*Activity*
Reproduce each of the records below word for word, omitting the pictures.

[Chart-based quiz items]

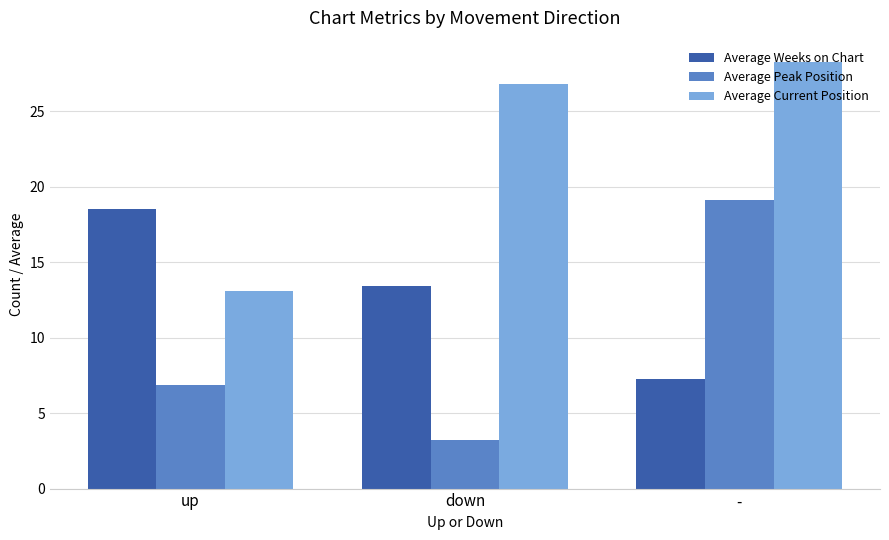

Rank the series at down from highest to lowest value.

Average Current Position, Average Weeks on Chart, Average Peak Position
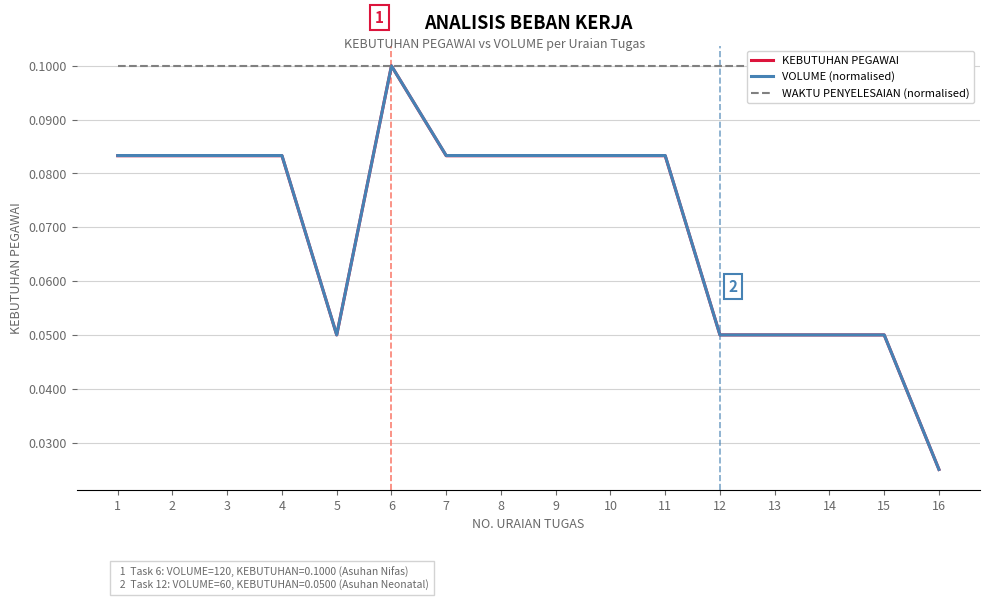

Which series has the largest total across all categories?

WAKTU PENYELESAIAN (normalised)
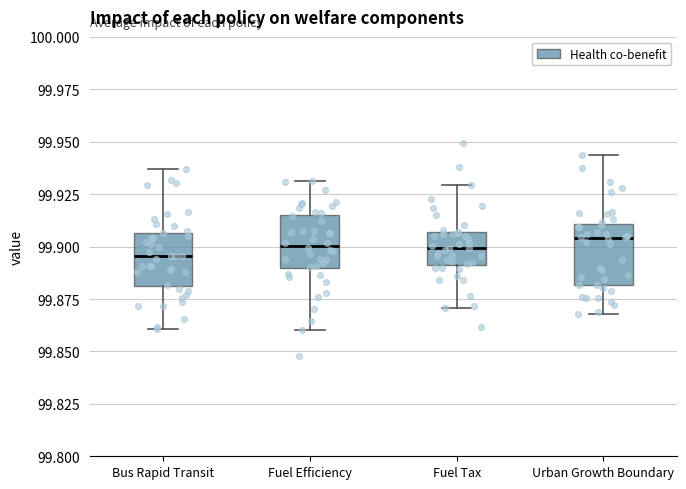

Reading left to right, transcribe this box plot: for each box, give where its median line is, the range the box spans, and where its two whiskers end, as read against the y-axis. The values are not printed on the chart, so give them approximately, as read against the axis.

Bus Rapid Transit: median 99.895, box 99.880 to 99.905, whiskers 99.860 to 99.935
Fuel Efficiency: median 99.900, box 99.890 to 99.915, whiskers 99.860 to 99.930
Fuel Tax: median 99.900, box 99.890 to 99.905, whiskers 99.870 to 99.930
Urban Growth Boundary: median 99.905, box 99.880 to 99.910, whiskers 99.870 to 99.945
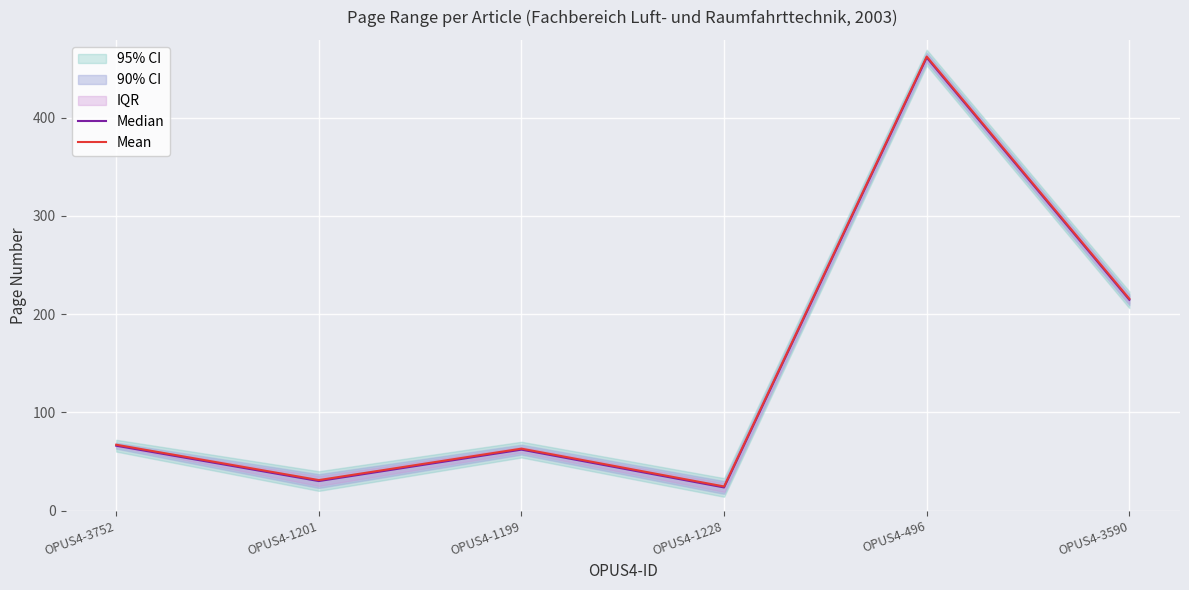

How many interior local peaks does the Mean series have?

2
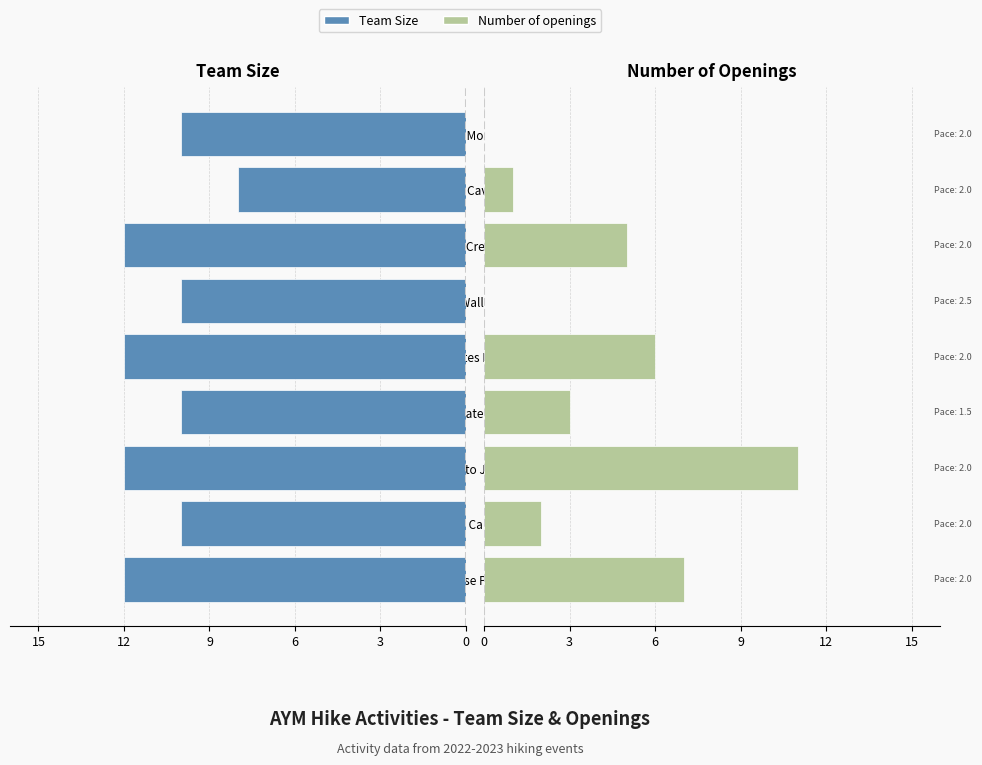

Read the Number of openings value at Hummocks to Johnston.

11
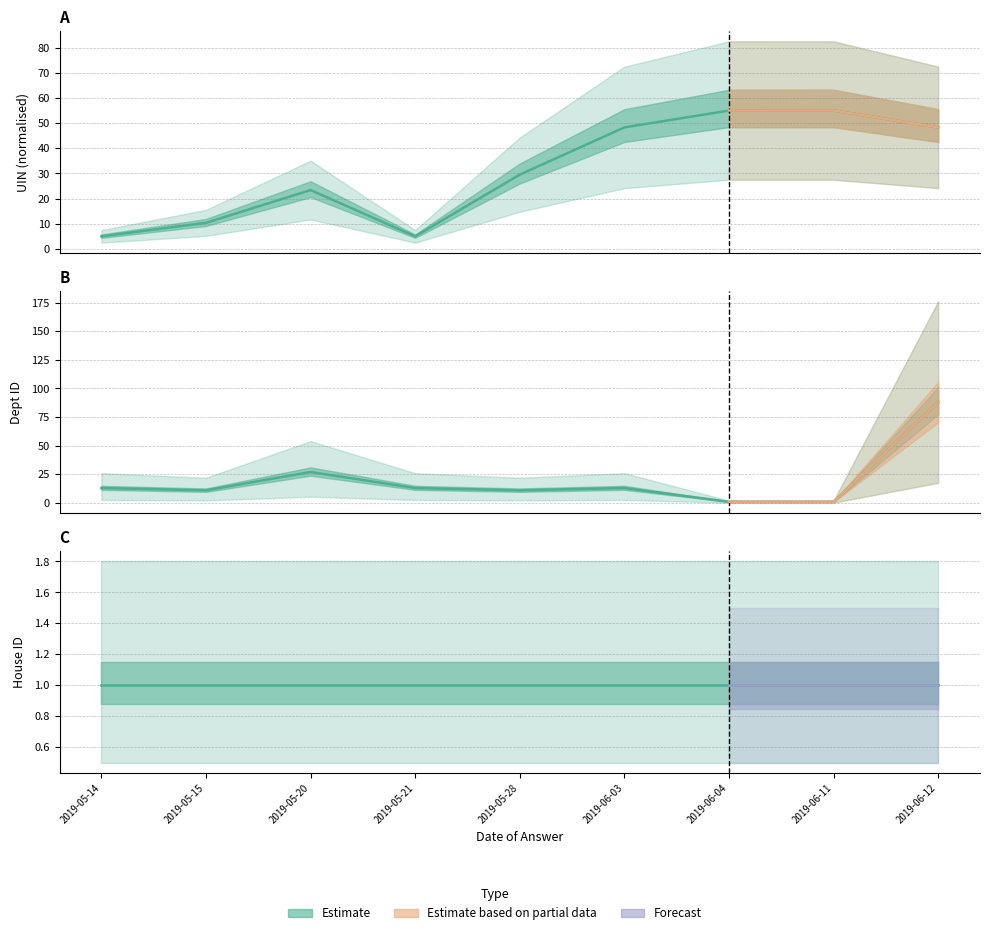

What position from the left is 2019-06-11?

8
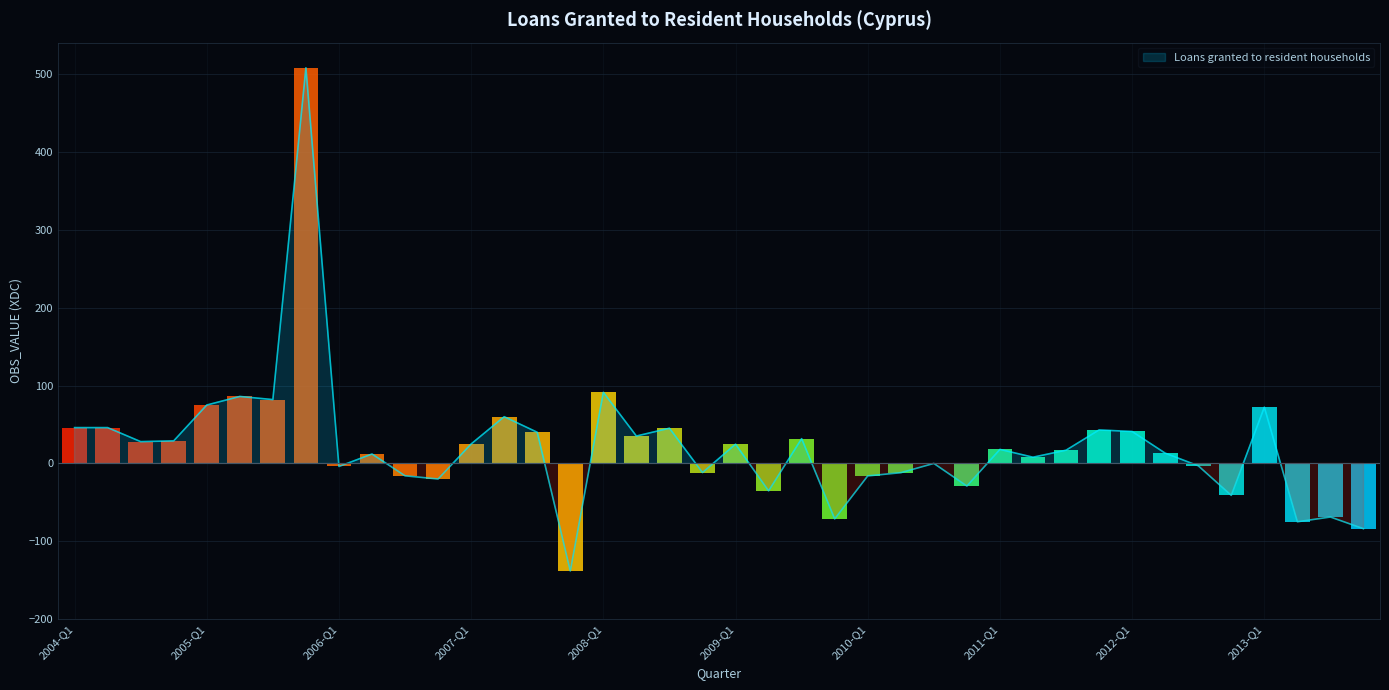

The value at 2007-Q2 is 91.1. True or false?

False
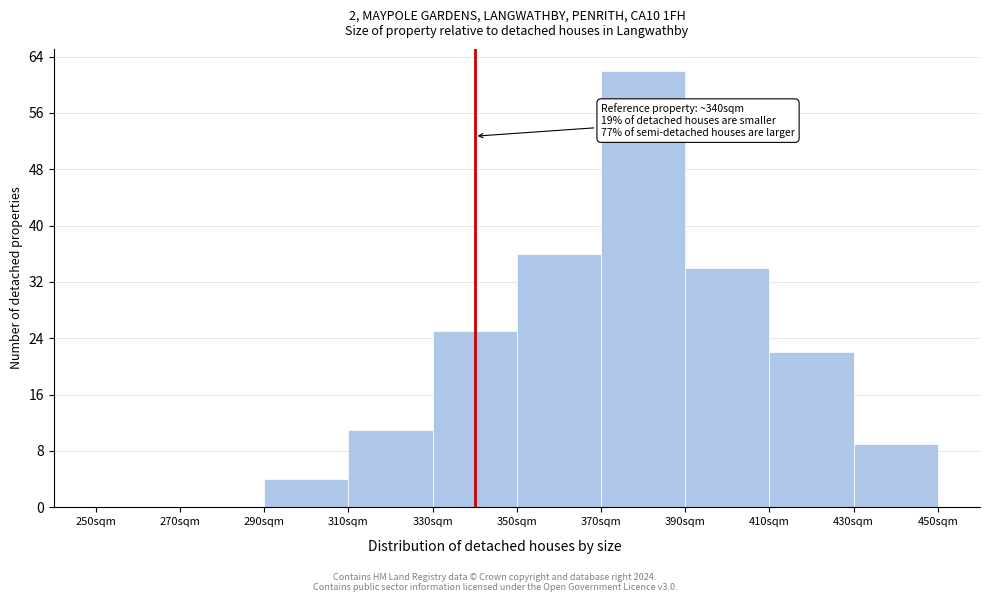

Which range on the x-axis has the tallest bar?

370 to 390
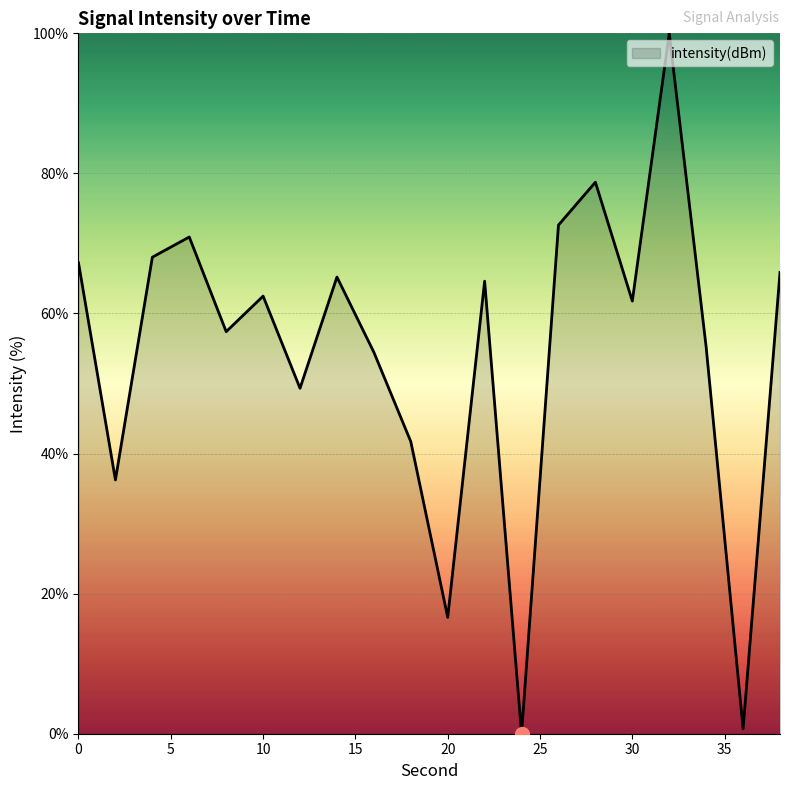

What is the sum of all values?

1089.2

*Solved exercise*
Rank the series at down from highest to lowest value.

Average Current Position, Average Weeks on Chart, Average Peak Position

Which series has the largest total across all categories?

WAKTU PENYELESAIAN (normalised)

Reading left to right, transcribe this box plot: for each box, give where its median line is, the range the box spans, and where its two whiskers end, as read against the y-axis. The values are not printed on the chart, so give them approximately, as read against the axis.

Bus Rapid Transit: median 99.895, box 99.880 to 99.905, whiskers 99.860 to 99.935
Fuel Efficiency: median 99.900, box 99.890 to 99.915, whiskers 99.860 to 99.930
Fuel Tax: median 99.900, box 99.890 to 99.905, whiskers 99.870 to 99.930
Urban Growth Boundary: median 99.905, box 99.880 to 99.910, whiskers 99.870 to 99.945

How many interior local peaks does the Mean series have?

2

Read the Number of openings value at Hummocks to Johnston.

11

What position from the left is 2019-06-11?

8

The value at 2007-Q2 is 91.1. True or false?

False

Which range on the x-axis has the tallest bar?

370 to 390

What is the sum of all values?

1089.2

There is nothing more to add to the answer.